About this task:
Restate all the data word for word, leaving nothing out.
Top of Data for this exercise
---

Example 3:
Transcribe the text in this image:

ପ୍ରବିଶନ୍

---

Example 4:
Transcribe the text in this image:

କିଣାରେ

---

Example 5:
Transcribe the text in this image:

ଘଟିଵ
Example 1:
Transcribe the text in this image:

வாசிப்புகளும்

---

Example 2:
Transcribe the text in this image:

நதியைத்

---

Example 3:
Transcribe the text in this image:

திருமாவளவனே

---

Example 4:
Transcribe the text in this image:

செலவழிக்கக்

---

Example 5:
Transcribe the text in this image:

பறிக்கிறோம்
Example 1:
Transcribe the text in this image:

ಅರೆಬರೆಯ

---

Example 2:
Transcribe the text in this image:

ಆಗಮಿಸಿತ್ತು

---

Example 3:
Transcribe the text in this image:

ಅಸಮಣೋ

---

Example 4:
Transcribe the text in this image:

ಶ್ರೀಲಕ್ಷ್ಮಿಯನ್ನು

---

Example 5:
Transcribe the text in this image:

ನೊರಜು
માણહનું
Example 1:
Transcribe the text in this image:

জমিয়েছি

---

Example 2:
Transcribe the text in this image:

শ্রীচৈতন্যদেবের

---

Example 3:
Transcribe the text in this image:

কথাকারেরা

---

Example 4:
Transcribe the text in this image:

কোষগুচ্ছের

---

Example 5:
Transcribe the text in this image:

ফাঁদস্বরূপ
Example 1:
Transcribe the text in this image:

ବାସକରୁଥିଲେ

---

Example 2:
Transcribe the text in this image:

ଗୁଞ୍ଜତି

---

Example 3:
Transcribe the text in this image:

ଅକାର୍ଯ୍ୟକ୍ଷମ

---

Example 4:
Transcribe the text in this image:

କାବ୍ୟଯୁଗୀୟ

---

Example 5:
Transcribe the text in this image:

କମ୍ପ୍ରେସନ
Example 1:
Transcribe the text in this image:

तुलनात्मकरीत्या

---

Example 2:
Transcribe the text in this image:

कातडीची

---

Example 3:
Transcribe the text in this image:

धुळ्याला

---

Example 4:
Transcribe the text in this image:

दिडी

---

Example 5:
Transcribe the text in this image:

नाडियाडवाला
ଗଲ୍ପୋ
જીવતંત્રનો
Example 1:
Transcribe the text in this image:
Bottom of Data for this exercise
Result for this task:
---

Example 3:
Transcribe the text in this image:

ପ୍ରବିଶନ୍

---

Example 4:
Transcribe the text in this image:

କିଣାରେ

---

Example 5:
Transcribe the text in this image:

ଘଟିଵ
Example 1:
Transcribe the text in this image:

வாசிப்புகளும்

---

Example 2:
Transcribe the text in this image:

நதியைத்

---

Example 3:
Transcribe the text in this image:

திருமாவளவனே

---

Example 4:
Transcribe the text in this image:

செலவழிக்கக்

---

Example 5:
Transcribe the text in this image:

பறிக்கிறோம்
Example 1:
Transcribe the text in this image:

ಅರೆಬರೆಯ

---

Example 2:
Transcribe the text in this image:

ಆಗಮಿಸಿತ್ತು

---

Example 3:
Transcribe the text in this image:

ಅಸಮಣೋ

---

Example 4:
Transcribe the text in this image:

ಶ್ರೀಲಕ್ಷ್ಮಿಯನ್ನು

---

Example 5:
Transcribe the text in this image:

ನೊರಜು
માણહનું
Example 1:
Transcribe the text in this image:

জমিয়েছি

---

Example 2:
Transcribe the text in this image:

শ্রীচৈতন্যদেবের

---

Example 3:
Transcribe the text in this image:

কথাকারেরা

---

Example 4:
Transcribe the text in this image:

কোষগুচ্ছের

---

Example 5:
Transcribe the text in this image:

ফাঁদস্বরূপ
Example 1:
Transcribe the text in this image:

ବାସକରୁଥିଲେ

---

Example 2:
Transcribe the text in this image:

ଗୁଞ୍ଜତି

---

Example 3:
Transcribe the text in this image:

ଅକାର୍ଯ୍ୟକ୍ଷମ

---

Example 4:
Transcribe the text in this image:

କାବ୍ୟଯୁଗୀୟ

---

Example 5:
Transcribe the text in this image:

କମ୍ପ୍ରେସନ
Example 1:
Transcribe the text in this image:

तुलनात्मकरीत्या

---

Example 2:
Transcribe the text in this image:

कातडीची

---

Example 3:
Transcribe the text in this image:

धुळ्याला

---

Example 4:
Transcribe the text in this image:

दिडी

---

Example 5:
Transcribe the text in this image:

नाडियाडवाला
ଗଲ୍ପୋ
જીવતંત્રનો
Example 1:
Transcribe the text in this image:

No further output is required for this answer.